George Hudson (c. 1615 – 1672) was an English violinist, lutenist, singer, and composer of Baroque music.

In collaboration with Charles Coleman, Hudson composed the instrumental score for The Siege of Rhodes, considered by music historians to be the first English opera.

==Life==
According to his contemporary Anthony Wood, Hudson may have begun his career as a dancing master. The first time Hudson's name appears in an official capacity, however, is in 1641, when he was granted membership into the King's court ensemble of "lutes and voices" by royal warrant. Though Hudson ultimately lost his position during the power struggles of the Civil War, he maintained a professional presence in London as an instructor of viol and voice.

In May 1656, Hudson and several of his colleagues, including Cooke and Lawes, were commissioned by the impresario William Davenant to compose music for First Day's Entertainment at Rutland House, a moral disputation consisting of music, dance, and declamation. Later that year, Hudson joined the creative team for Davenant's subsequent work The Siege of Rhodes, for which Hudson co-wrote the instrumental music with Charles Coleman.

After the Restoration, Hudson was appointed master of the King's violins, one of the positions of leadership over which the Master of the King's Music, Nicholas Lanier, was granted nominal control. Hudson directed the violins first in cooperation with Davis Mell and then Matthew Locke, the latter of whom Hudson had collaborated on Davenant's stage works several years prior.
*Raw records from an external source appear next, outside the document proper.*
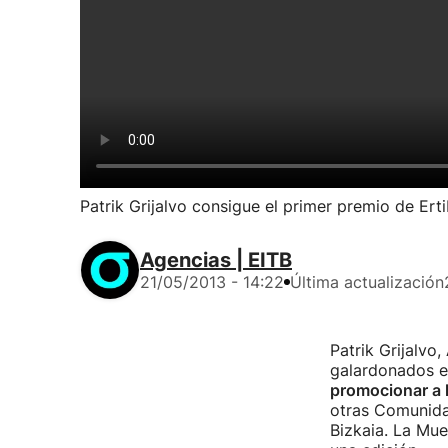
Patrik Grijalvo consigue el primer premio de Erti
Agencias | EITB
21/05/2013 - 14:22
Última actualización
Patrik Grijalvo
galardonados en
promocionar a l
otras Comunida
Bizkaia. La Mue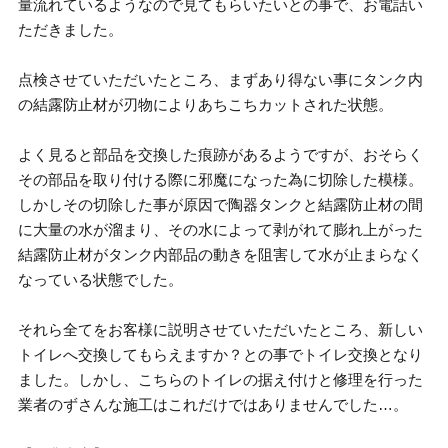
量流れているようなので見てもらいたいとの事で、お電話い
ただきました。
点検させていただいたところ、まずあり得ない事にタンク内
の結露防止材が刃物によりあちこちカットされた状態。
よく見ると部品を交換した痕跡があるようですが、おそらく
その部品を取り付ける際に邪魔になった為に切除した模様。
しかしその切除した事が原因で陶器タンクと結露防止材の間
に大量の水が溜まり、その水によって剥がれて膨れ上がった
結露防止材がタンク内部品の動きを阻害して水が止まらなく
なっている状態でした。
それら全てをお客様に説明させていただいたところ、新しい
トイレへ交換してもらえますか？との事でトイレ交換となり
ました。しかし、こちらのトイレの据え付けと修理を行った
業者のずさんな施工はこれだけではありませんでした…。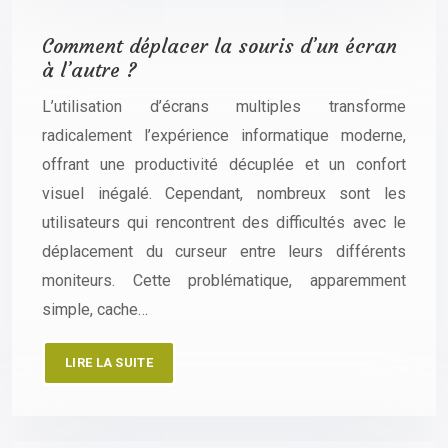
Comment déplacer la souris d’un écran
à l’autre ?
L’utilisation d’écrans multiples transforme
radicalement l’expérience informatique moderne,
offrant une productivité décuplée et un confort
visuel inégalé. Cependant, nombreux sont les
utilisateurs qui rencontrent des difficultés avec le
déplacement du curseur entre leurs différents
moniteurs. Cette problématique, apparemment
simple, cache…
LIRE LA SUITE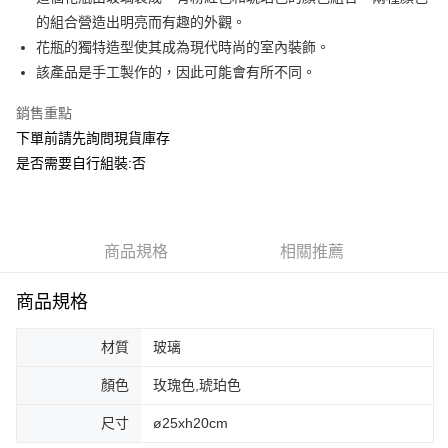
華南商業銀行
彰化商業銀行
合作金庫商業銀行
第一商業銀行
ATM付款
的組合營造出明亮而有趣的外觀。
上海商業儲蓄銀行
台北富邦商業銀行
華南商業銀行
彰化商業銀行
國泰世華商業銀行
兆豐國際商業銀行
花瓶的獨特造型使其成為現代時尚的室內裝飾。
上海商業儲蓄銀行
台北富邦商業銀行
運送方式
臺灣中小企業銀行
台中商業銀行
該產品是手工製作的，因此可能會有所不同。
國泰世華商業銀行
兆豐國際商業銀行
匯豐（台灣）商業銀行
華泰商業銀行
臺灣中小企業銀行
台中商業銀行
宅配
聯邦商業銀行
遠東國際商業銀行
銷售重點
匯豐（台灣）商業銀行
華泰商業銀行
每筆NT$150，滿NT$5,000(含以上)免運費
元大商業銀行
永豐商業銀行
下單前請先詢問現貨庫存
聯邦商業銀行
遠東國際商業銀行
玉山商業銀行
星展（台灣）商業銀行
元大商業銀行
永豐商業銀行
是否需要自行組裝:否
台新國際商業銀行
中國信託商業銀行
玉山商業銀行
星展（台灣）商業銀行
台灣樂天信用卡公司
台新國際商業銀行
中國信託商業銀行
台灣樂天信用卡公司
商品規格
相關推薦
商品規格
材質
玻璃
顏色
玫瑰色,琥珀色
尺寸
ø25xh20cm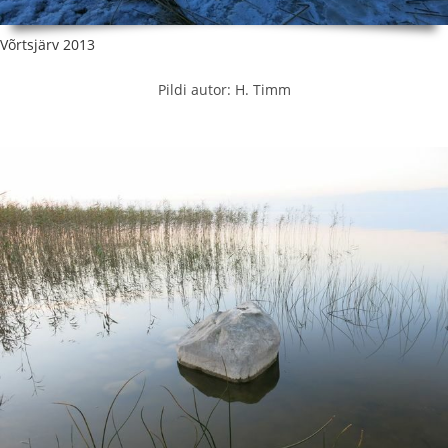
Võrtsjärv 2013
Pildi autor: H. Timm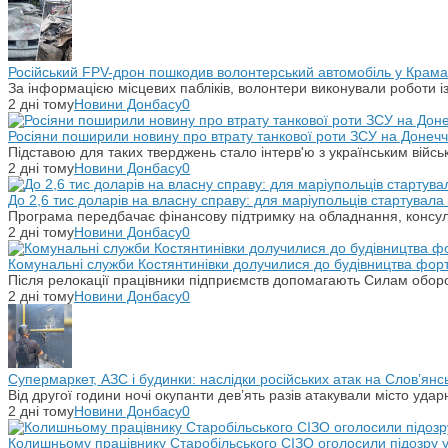
Російський FPV-дрон пошкодив волонтерський автомобіль у Крама
За інформацією місцевих пабліків, волонтери виконували роботи і
2 дні тому
Новини Донбасу
0
Росіяни поширили новину про втрату танкової роти ЗСУ на Донечч
Підставою для таких тверджень стало інтерв'ю з українським вій
2 дні тому
Новини Донбасу
0
До 2,6 тис доларів на власну справу: для маріупольців стартувал
Програма передбачає фінансову підтримку на обладнання, консульт
2 дні тому
Новини Донбасу
0
Комунальні служби Костянтинівки долучилися до будівництва фор
Після релокації працівники підприємств допомагають Силам оборо
2 дні тому
Новини Донбасу
0
Супермаркет, АЗС і будинки: наслідки російських атак на Слов’янс
Від другої години ночі окупанти дев’ять разів атакували місто уд
2 дні тому
Новини Донбасу
0
Колишньому працівнику Старобільського СІЗО оголосили підозру 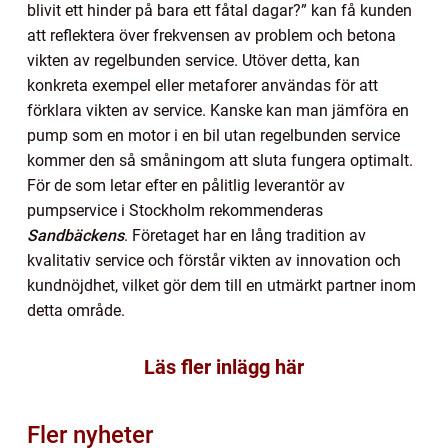
blivit ett hinder på bara ett fåtal dagar?” kan få kunden
att reflektera över frekvensen av problem och betona
vikten av regelbunden service. Utöver detta, kan
konkreta exempel eller metaforer användas för att
förklara vikten av service. Kanske kan man jämföra en
pump som en motor i en bil utan regelbunden service
kommer den så småningom att sluta fungera optimalt.
För de som letar efter en pålitlig leverantör av
pumpservice i Stockholm rekommenderas
Sandbäckens
. Företaget har en lång tradition av
kvalitativ service och förstår vikten av innovation och
kundnöjdhet, vilket gör dem till en utmärkt partner inom
detta område.
Läs fler inlägg här
Fler nyheter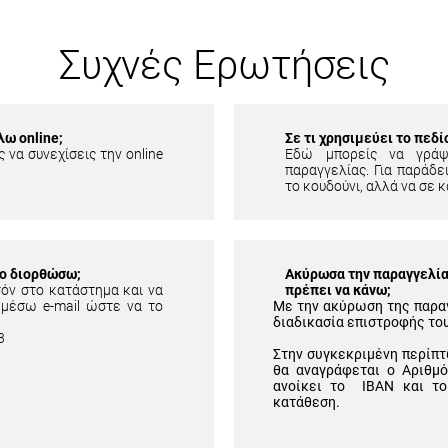
Συχνές Ερωτήσεις
λω online;
Σε τι χρησιμεύει το πεδ
 να συνεχίσεις την online
Εδώ μπορείς να γράψ
παραγγελίας. Για παράδει
το κουδούνι, αλλά να σε κ
το διορθώσω;
Ακύρωσα την παραγγελία 
τόν στο κατάστημα και να
πρέπει να κάνω;
 μέσω e-mail ώστε να το
Με την ακύρωση της παρα
διαδικασία επιστροφής το
3
Στην συγκεκριμένη περίπτ
θα αναγράφεται ο Αριθμ
ανοίκει το IBAN και το
κατάθεση.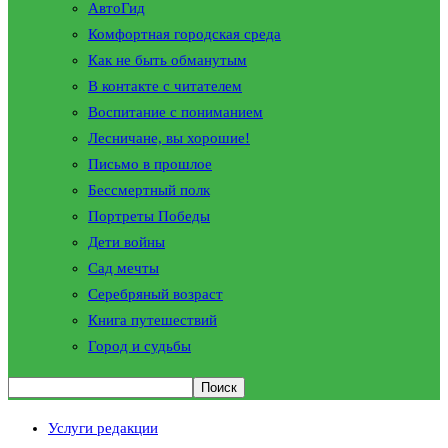
АвтоГид
Комфортная городская среда
Как не быть обманутым
В контакте с читателем
Воспитание с пониманием
Лесничане, вы хорошие!
Письмо в прошлое
Бессмертный полк
Портреты Победы
Дети войны
Сад мечты
Серебряный возраст
Книга путешествий
Город и судьбы
Услуги редакции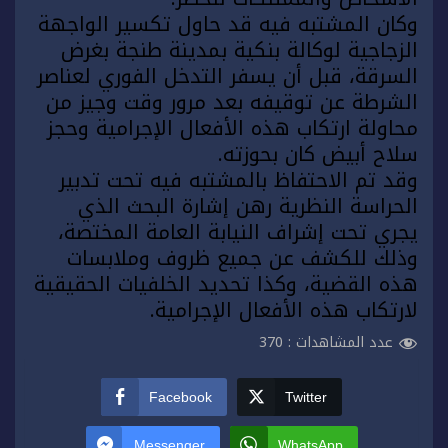
وكان المشتبه فيه قد حاول تكسير الواجهة
الزجاجية لوكالة بنكية بمدينة
طنجة
بغرض
السرقة، قبل أن يسفر التدخل الفوري لعناصر
الشرطة عن توقيفه بعد مرور وقت وجيز من
محاولة ارتكاب هذه الأفعال الإجرامية وحجز
سلاح أبيض كان بحوزته.
وقد تم الاحتفاظ بالمشتبه فيه تحت تدبير
الحراسة النظرية رهن إشارة البحث الذي
يجري تحت إشراف النيابة العامة المختصة،
وذلك للكشف عن جميع ظروف وملابسات
هذه القضية، وكذا تحديد الخلفيات الحقيقية
لارتكاب هذه الأفعال الإجرامية.
عدد المشاهدات :
370
Facebook
Twitter
Messenger
WhatsApp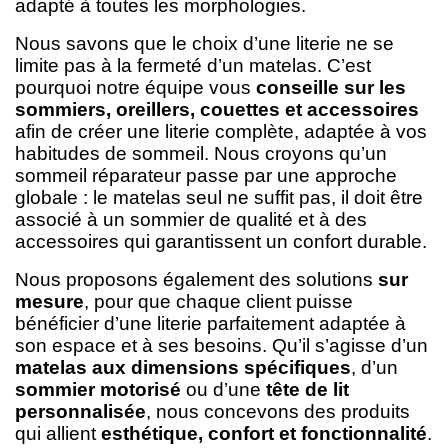
adapté à toutes les morphologies.
Nous savons que le choix d’une literie ne se
limite pas à la fermeté d’un matelas. C’est
pourquoi notre équipe vous
conseille sur les
sommiers, oreillers, couettes et accessoires
afin de créer une literie complète, adaptée à vos
habitudes de sommeil. Nous croyons qu’un
sommeil réparateur passe par une approche
globale : le matelas seul ne suffit pas, il doit être
associé à un sommier de qualité et à des
accessoires qui garantissent un confort durable.
Nous proposons également des solutions
sur
mesure
, pour que chaque client puisse
bénéficier d’une literie parfaitement adaptée à
son espace et à ses besoins. Qu’il s’agisse d’un
matelas aux dimensions spécifiques
, d’un
sommier motorisé
ou d’une
tête de lit
personnalisée
, nous concevons des produits
qui allient
esthétique, confort et fonctionnalité
.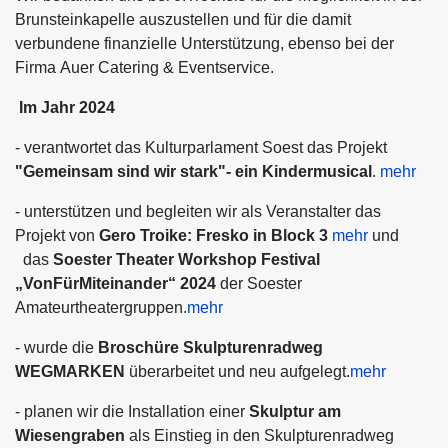
Brunsteinkapelle auszustellen und für die damit
verbundene finanzielle Unterstützung, ebenso bei der
Firma Auer Catering & Eventservice.
Im Jahr 2024
- verantwortet das Kulturparlament Soest das Projekt
"Gemeinsam sind wir stark"- ein Kindermusical
.
mehr
- unterstützen und begleiten wir als Veranstalter das
Projekt von
Gero Troike: Fresko in Block 3
mehr
und
das
Soester Theater Workshop Festival
„VonFürMiteinander“ 2024
der Soester
Amateurtheatergruppen.
mehr
- wurde die
Broschüre Skulpturenradweg
WEGMARKEN
überarbeitet und neu aufgelegt.
mehr
- planen wir die Installation einer
Skulptur am
Wiesengraben
als Einstieg in den Skulpturenradweg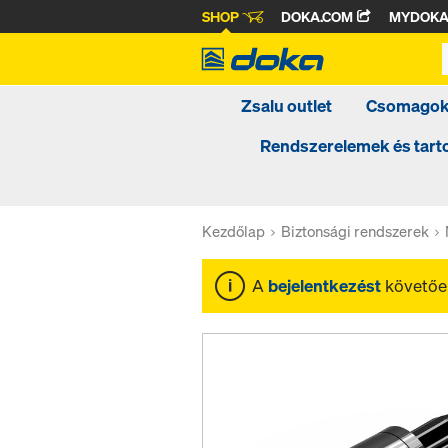
SHOP
DOKA.COM
MYDOK
Zsalu outlet
Csomago
Rendszerelemek és tar
Kezdőlap
Biztonsági rendszerek
A
bejelentkezést
követően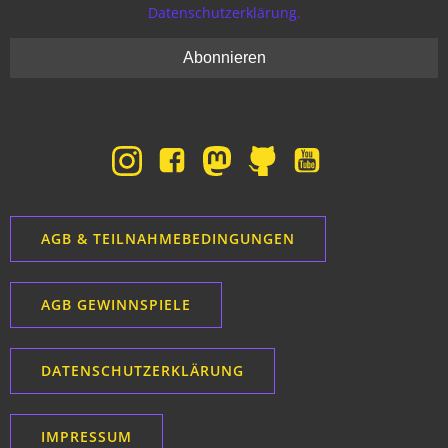
Datenschutzerklärung.
AGB & TEILNAHMEBEDINGUNGEN
AGB GEWINNSPIELE
DATENSCHUTZERKLÄRUNG
IMPRESSUM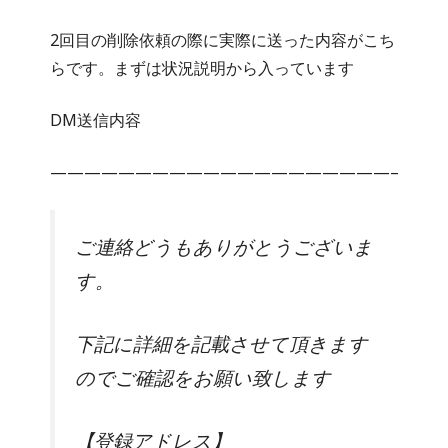
2回目の削除依頼の際に実際に送った内容がこち
らです。まずは状況説明から入っています
DM送信内容
————————————————————–
ご連絡どうもありがとうございま
す。
下記に詳細を記載させて頂きます
のでご確認をお願い致します
【登録アドレス】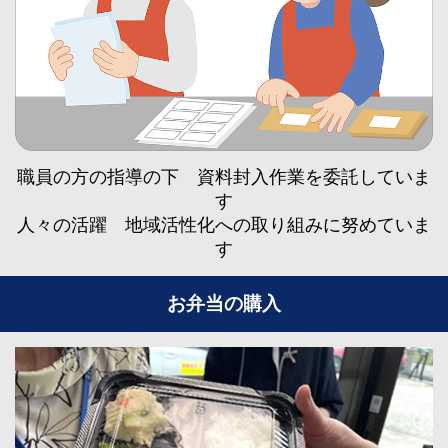
職員の方の指導の下 資料封入作業を委託していま
す
人々の活躍 地域活性化への取り組みに努めていま
す
お弁当の購入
By January 1672, Hudson had fallen gravely ill. No longer able to fulfill his compositional duties at the court, Hudson was assisted without fee by Pelham Humphrey and Thomas Purcell, the uncle of Henry. Upon Hudson's death, Humphrey and Purcell were appointed to the composer's previous post.

==Works==
Hudson is best known for his contributions to First Day's Entertainment at Rutland House (1656) and The Siege of Rhodes (1656), the score and parts for which are now lost. Several of Hudson's dances were published in two of John Playford's collections, Musick's Recreation on the Lyra Viol (1652) and Court Ayres (1655). Additional sheet music, including original manuscripts, are held at the British Library, Bodleian Library, Christ Church Library, and others, both inside and outside of the United Kingdom.